In this week’s news, we look at the questions raised by European teams being dominated by Africans, and we find out why African entrepreneurship is booming.

African Footballers in the Diaspora Facing a Dilemma of Loyalty

Whether it’s in the United States, Europe or in other parts of the world, many Africans are divided in their loyalty between their native country and their new home.

For Portugal and France, two European countries with colonial ties to the African continent, the severity of the issue of home and country is seen when one looks at the composition of their national soccer teams.

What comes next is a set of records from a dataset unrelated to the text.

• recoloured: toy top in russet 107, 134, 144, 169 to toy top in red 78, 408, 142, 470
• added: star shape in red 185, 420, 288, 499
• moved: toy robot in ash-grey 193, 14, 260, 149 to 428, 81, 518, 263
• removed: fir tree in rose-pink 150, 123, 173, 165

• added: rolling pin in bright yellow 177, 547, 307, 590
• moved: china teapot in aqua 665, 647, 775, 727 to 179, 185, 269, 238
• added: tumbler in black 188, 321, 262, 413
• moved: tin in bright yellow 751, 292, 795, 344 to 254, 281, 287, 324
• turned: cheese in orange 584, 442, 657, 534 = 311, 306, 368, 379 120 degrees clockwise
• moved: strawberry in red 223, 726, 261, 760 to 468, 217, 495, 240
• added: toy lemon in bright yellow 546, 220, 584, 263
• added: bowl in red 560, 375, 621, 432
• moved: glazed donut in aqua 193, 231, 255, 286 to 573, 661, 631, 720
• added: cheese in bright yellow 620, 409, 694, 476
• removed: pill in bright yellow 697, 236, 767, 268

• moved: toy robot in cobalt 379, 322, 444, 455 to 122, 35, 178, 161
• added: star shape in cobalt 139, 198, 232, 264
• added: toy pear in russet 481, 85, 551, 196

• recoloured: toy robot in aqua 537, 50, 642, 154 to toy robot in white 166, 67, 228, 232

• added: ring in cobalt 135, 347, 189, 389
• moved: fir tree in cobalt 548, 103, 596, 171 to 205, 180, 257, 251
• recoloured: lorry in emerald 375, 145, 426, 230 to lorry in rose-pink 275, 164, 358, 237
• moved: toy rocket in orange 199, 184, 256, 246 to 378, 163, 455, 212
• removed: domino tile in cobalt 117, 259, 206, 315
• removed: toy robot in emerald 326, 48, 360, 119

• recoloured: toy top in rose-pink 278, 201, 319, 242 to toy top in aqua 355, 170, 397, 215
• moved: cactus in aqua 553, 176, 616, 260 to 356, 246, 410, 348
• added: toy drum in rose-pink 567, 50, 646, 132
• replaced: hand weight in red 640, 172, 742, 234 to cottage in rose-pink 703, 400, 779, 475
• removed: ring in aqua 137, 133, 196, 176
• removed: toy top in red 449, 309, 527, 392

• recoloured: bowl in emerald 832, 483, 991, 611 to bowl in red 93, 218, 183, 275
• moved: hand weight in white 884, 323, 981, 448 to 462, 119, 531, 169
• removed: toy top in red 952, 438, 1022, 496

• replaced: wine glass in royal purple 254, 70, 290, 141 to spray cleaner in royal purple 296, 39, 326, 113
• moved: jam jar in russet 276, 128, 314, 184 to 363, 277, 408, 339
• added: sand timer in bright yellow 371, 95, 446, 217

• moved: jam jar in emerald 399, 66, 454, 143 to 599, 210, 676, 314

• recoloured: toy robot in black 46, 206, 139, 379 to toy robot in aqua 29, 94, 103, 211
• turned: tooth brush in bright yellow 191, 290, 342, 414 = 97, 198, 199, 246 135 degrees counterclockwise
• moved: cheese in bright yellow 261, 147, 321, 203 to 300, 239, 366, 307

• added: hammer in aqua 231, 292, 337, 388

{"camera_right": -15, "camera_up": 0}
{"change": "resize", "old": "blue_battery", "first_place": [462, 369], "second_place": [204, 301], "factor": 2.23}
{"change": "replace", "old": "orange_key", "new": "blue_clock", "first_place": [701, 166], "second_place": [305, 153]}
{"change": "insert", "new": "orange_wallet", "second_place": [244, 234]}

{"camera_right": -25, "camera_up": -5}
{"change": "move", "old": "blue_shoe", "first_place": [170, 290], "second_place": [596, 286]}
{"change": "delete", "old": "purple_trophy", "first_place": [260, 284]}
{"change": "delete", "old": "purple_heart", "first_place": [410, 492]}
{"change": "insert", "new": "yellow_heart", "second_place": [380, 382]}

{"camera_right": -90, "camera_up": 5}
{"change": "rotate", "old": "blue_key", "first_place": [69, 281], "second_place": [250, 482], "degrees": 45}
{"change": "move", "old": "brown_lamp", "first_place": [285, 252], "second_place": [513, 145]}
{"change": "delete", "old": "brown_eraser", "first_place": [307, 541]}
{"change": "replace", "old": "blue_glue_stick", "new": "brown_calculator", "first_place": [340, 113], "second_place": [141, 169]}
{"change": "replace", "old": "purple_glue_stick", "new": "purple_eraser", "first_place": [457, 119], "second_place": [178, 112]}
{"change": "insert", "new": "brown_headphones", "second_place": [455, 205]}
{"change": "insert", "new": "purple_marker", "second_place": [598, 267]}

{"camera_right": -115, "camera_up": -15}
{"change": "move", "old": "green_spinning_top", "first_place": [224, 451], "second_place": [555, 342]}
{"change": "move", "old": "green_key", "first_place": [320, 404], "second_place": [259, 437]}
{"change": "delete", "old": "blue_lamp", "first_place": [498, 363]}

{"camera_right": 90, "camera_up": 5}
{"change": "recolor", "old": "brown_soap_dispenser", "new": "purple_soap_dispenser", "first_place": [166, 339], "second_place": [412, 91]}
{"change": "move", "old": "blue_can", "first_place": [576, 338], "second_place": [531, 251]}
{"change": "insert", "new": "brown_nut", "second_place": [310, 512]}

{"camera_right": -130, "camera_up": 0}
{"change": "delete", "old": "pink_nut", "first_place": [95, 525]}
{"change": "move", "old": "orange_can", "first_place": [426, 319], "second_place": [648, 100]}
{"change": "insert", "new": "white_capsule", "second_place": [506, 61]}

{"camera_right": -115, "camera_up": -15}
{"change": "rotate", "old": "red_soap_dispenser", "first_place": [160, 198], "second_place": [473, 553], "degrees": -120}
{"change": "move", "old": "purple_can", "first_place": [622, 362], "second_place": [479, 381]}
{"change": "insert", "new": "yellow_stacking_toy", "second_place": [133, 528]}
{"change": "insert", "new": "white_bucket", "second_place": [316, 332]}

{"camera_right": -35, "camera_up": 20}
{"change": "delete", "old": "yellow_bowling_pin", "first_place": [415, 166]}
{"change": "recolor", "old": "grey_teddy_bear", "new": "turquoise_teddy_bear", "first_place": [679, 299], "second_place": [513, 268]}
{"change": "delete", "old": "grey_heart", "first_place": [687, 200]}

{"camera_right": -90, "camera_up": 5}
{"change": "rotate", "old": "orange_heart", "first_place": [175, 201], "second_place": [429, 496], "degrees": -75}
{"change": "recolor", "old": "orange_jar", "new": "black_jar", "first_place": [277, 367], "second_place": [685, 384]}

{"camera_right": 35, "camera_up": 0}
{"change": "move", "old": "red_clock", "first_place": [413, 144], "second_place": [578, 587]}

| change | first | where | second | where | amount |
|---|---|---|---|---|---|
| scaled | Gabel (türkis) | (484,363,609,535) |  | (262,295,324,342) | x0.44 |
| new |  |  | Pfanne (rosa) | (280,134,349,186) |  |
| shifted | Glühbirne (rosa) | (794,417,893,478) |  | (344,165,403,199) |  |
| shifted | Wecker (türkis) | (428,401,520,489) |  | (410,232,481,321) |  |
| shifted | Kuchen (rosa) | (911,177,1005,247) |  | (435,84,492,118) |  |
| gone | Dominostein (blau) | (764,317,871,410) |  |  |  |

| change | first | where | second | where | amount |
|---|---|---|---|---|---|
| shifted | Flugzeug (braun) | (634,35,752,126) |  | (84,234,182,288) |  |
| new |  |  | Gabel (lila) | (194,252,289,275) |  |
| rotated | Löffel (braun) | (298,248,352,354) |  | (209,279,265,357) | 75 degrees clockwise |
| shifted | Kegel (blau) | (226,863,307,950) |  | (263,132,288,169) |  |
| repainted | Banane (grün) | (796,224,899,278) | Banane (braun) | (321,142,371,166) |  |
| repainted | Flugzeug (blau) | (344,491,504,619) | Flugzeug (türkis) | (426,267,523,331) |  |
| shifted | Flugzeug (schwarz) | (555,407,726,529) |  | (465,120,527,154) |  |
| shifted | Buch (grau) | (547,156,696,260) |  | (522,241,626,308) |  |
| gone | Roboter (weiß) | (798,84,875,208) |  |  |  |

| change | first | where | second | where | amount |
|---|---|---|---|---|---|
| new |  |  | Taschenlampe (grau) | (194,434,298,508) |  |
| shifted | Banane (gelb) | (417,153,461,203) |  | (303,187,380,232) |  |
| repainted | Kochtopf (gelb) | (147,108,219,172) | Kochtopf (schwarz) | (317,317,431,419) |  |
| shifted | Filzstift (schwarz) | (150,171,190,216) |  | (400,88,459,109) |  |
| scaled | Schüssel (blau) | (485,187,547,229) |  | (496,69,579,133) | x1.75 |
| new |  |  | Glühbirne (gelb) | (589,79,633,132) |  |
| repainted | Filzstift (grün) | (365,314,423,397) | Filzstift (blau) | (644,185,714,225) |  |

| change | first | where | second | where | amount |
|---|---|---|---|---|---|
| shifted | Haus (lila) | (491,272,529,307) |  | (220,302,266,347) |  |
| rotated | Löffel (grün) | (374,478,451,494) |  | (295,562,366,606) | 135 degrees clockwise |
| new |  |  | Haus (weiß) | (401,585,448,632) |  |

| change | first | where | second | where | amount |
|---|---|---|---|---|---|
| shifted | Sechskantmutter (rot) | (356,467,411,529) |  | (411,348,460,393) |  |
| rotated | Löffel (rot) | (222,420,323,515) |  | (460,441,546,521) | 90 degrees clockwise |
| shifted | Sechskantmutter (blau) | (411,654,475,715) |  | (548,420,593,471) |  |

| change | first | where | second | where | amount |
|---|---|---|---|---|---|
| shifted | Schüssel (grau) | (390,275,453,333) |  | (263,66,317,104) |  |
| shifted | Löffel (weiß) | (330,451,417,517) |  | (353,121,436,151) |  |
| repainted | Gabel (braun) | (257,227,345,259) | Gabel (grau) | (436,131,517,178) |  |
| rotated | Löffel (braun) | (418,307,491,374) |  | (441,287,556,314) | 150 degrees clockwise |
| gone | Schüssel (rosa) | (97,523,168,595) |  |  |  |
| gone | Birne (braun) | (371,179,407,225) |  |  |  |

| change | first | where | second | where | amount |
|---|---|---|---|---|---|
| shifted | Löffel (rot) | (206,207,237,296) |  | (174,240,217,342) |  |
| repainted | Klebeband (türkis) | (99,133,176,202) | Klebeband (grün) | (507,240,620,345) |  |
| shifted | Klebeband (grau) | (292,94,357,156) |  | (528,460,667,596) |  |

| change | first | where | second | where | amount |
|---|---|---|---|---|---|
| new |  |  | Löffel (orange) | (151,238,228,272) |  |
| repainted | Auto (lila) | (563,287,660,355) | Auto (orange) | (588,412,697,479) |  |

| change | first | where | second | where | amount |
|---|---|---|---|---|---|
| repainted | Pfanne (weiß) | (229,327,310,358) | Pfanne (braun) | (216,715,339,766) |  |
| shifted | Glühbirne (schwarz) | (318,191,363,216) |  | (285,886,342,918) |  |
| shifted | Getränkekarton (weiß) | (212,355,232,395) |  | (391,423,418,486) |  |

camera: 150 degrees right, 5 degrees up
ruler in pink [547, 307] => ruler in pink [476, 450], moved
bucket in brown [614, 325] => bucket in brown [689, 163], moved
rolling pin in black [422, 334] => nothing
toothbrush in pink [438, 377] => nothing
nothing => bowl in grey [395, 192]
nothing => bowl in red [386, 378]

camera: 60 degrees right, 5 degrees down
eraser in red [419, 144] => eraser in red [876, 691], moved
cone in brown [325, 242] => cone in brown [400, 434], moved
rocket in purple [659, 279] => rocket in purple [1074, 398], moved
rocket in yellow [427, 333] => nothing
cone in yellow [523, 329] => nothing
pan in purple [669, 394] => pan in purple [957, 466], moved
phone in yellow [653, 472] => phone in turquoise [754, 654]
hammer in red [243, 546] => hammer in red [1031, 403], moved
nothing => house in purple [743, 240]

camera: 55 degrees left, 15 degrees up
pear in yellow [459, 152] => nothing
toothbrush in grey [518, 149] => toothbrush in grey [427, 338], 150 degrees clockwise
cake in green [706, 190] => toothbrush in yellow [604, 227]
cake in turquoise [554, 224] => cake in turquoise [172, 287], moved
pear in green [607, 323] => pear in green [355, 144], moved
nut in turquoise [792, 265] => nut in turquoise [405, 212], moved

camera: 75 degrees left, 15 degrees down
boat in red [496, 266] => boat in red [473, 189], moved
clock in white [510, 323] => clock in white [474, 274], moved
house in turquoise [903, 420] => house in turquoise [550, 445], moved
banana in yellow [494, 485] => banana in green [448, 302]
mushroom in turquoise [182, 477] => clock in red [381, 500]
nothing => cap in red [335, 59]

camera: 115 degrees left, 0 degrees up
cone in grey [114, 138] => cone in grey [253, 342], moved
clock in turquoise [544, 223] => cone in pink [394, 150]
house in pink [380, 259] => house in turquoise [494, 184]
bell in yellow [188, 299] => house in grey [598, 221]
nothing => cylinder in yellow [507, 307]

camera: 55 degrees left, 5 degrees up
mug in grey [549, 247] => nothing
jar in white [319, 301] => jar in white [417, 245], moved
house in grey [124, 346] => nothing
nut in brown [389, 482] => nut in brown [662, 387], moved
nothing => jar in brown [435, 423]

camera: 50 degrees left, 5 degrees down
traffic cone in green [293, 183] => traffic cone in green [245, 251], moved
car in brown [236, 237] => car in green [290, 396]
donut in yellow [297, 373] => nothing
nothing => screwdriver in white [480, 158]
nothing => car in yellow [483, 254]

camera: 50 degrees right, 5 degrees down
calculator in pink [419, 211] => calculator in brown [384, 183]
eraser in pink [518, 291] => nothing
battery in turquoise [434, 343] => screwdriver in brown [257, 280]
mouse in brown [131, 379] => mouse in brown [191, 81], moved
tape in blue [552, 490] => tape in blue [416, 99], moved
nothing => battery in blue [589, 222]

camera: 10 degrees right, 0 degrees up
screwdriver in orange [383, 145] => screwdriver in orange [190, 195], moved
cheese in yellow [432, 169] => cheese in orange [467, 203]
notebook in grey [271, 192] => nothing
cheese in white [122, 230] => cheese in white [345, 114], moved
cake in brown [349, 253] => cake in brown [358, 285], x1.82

Portugal may have defeated France in the Euro 2016 Finals July 10, but the fact remains many players on both sides with African ancestry say they are often caught in a situation of tough decision-making, a situation which reveals where their true loyalty lies. While these players bring flavor to the teams, their presence is an issue of discussion around many political quarters in Europe.

The increasing statistics of people of African descent within the ranks of major European soccer teams may not be sitting well with members of the Far Right National Party in France, says Ed Aarons, writing for The Guardian.

“But it is not just in France that the presence of so many African players has become an issue,” Aarons said.

African Entrepreneurship Is Booming. But why?

If you still sitting on the sidelines and wondering what’s up with entrepreneurship in Africa, doubt no more. Today the question has changed. We no longer wonder if or whether people on the continent are entrepreneurs. The real question is: Why is African entrepreneurship booming?

Writing for the Harvard Business Review, Ndubuisi Ekekwe who is founder of Owerri, Nigeria-based African Institution of Technology states that:

“My experience is typical in the continent these days. As one travels from Nairobi to Lagos and from Dakar to Kigali, a feeling of optimistic exuberance emerges because African-inspired institutions are forming. The collapse of the commodity boom has pushed countries and their citizens to invent other ways to survive because benefits like unbridled imports are no longer sustainable. “

Entrepreneurs are looking for alternative ways to do their own thing, to transfer the economies if their countries, Ekekwe said. The way they are doing this is to utilize the power of the cloud, open sources software, and other available avenues, things that are “redesigning Africa.”

All this came about because of a collapse in the prices of commodities. Ekwekwe writes that the great recession in the U.S. forced lots of African in the diaspora, the U.S. especially, to return to their native countries where they’re using their skills for entrepreneurship.